Hooping Hotties & Healed Hearts

My nearest and dearest all know that a couple weekends ago I had the absolute pleasure of attending Hottie Hoop Camp in Surfside, TX. It had an unexpectedly strong impact on me so I’ve decided to take a brief detour from my usual fat activist ranting to share my experience with you.

I started hoop dancing almost exactly a year ago (happy hoop-iversary to me!). It has helped me redefine my relationship with my body because it’s movement that brings me joy instead of shame. To my delight, my pursuit of body positivity and hooping intersected perfectly when I stumbled upon Hottie Hoop Camp online. I thought it would be great to learn some new moves in a safe, body positive space so I decided to take a risk and sign up. I got so much more than I bargained for.

HHC was like a spa for my soul. Never in my life have I experienced such pure and unconditional acceptance. It was a safe space to be or do anything with an army of Hotties at my back. If I needed to rest (something I am accustomed to apologizing for) then I could rest! If I wanted to sing at the top of my lungs I would have ladies joining in! If I wanted to strip to my skivvies and play the ukulele with my feet I could do it and be celebrated (next year maybe??)! I could be as silly, creative and vulnerable as I wanted and receive nothing but love and acceptance in return. Just knowing that this acceptance exists (even though it’s a thousand miles away) heals my heart and gives me strength.

Time for the heavy:

I really believe that God brought me to HHC. As many of you know, I was raised in a Christian home. Faith and religion were at the center of how I was raised and who I believe myself to be. During my teenage years I started feeling disconnected from my church and from God. For the last 10 years I had been successfully burying the hurt and feelings of complete disconnection, failure and of being a disappointment to my family. About 2 weeks before camp I noticed these feelings start to bubble to the surface. For some unknown reason, I could no longer ignore them. My heart was heavy with hurt. I was questioning beliefs that are at the very core of who I am and it terrified me.
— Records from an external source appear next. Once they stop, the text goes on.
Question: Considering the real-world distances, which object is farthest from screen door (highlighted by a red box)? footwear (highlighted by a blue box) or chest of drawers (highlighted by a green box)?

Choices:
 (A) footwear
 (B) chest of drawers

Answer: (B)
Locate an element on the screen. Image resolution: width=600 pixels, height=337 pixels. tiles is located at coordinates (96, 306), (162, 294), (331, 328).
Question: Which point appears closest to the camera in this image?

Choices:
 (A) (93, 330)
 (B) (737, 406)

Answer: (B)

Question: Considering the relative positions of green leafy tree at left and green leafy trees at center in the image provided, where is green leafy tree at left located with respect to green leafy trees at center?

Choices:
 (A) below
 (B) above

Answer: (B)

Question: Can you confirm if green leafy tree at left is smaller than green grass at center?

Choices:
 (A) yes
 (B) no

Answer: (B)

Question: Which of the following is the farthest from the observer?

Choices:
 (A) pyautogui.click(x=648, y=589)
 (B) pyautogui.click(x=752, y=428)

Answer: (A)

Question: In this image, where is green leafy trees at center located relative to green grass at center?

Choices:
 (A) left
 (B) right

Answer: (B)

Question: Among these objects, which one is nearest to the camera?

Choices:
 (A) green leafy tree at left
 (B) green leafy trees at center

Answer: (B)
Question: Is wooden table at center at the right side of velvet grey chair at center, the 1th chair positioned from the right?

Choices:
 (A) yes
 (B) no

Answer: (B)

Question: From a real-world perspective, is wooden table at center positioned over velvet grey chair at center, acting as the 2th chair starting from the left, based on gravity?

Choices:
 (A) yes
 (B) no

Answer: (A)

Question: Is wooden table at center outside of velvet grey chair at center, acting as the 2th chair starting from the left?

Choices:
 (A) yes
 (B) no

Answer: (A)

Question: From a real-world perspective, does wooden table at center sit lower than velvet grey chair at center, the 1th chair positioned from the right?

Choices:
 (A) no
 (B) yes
I carried my questions and my doubt with me to Houston hoping that I wouldn’t be too glum to enjoy myself. I went to the classes and hung out with some truly awesome ladies but inside I was struggling. The turning point came on day two. I had spent the day taking my fire hooping safety training and the time for my virgin burn was fast approaching. The extraordinary Rowen TwoSisters sat us all down before hand and told us to write down what we desired in life and what we wanted to let go of. She said that fire has the power to help us send out spiritual smoke signals to whatever deity we believe in. I felt a bit silly doing it but I knew that I needed answers.

As I stood in front of all my Hotties with a freshly lit hoop, nervous to perform for the first time ever, I looked up to the sky and said, “God, are you really out there?” I took a deep breath and then started to dance. I cannot find the words to describe the joy and lightness I felt within that hoop. I felt released, peaceful, confident, capable, beautiful, loved, accepted and a little bit dizzy. In what felt like no time at all, my burn was over. I hung up my hoop and walked straight over to Rowan and bawled my eyes out on her shoulder. I had the glimmer of a new understanding in my heart.

Maybe God really is out there and I just forgot how to listen. Maybe my relationship with God doesn’t need to be the same as my parents relationship with God. Maybe I can let go of all the hurt and anger from my past and finally forgive. Maybe the most important thing for me to do right now is to drop all of my past assumptions and just listen.

Needless to say, I’m going back next year. I’m practically packed already. I cannot wait to go back and hug my Hotties and see what other revelations I can squeeze out of that magical place. It’s a bit of an expense but I consider it to be an investment in my soul. I’m toying with the idea of creating a GoFundMe profile when the time draws nearer to help offset the cost. I can hardly wait!

For now, I want to say thank you to Rowan, Blythe, Alejandra, the class instructors, the beautiful and talented kitchen staff and all my Hooping Hotties. I love you. Thank you for everything!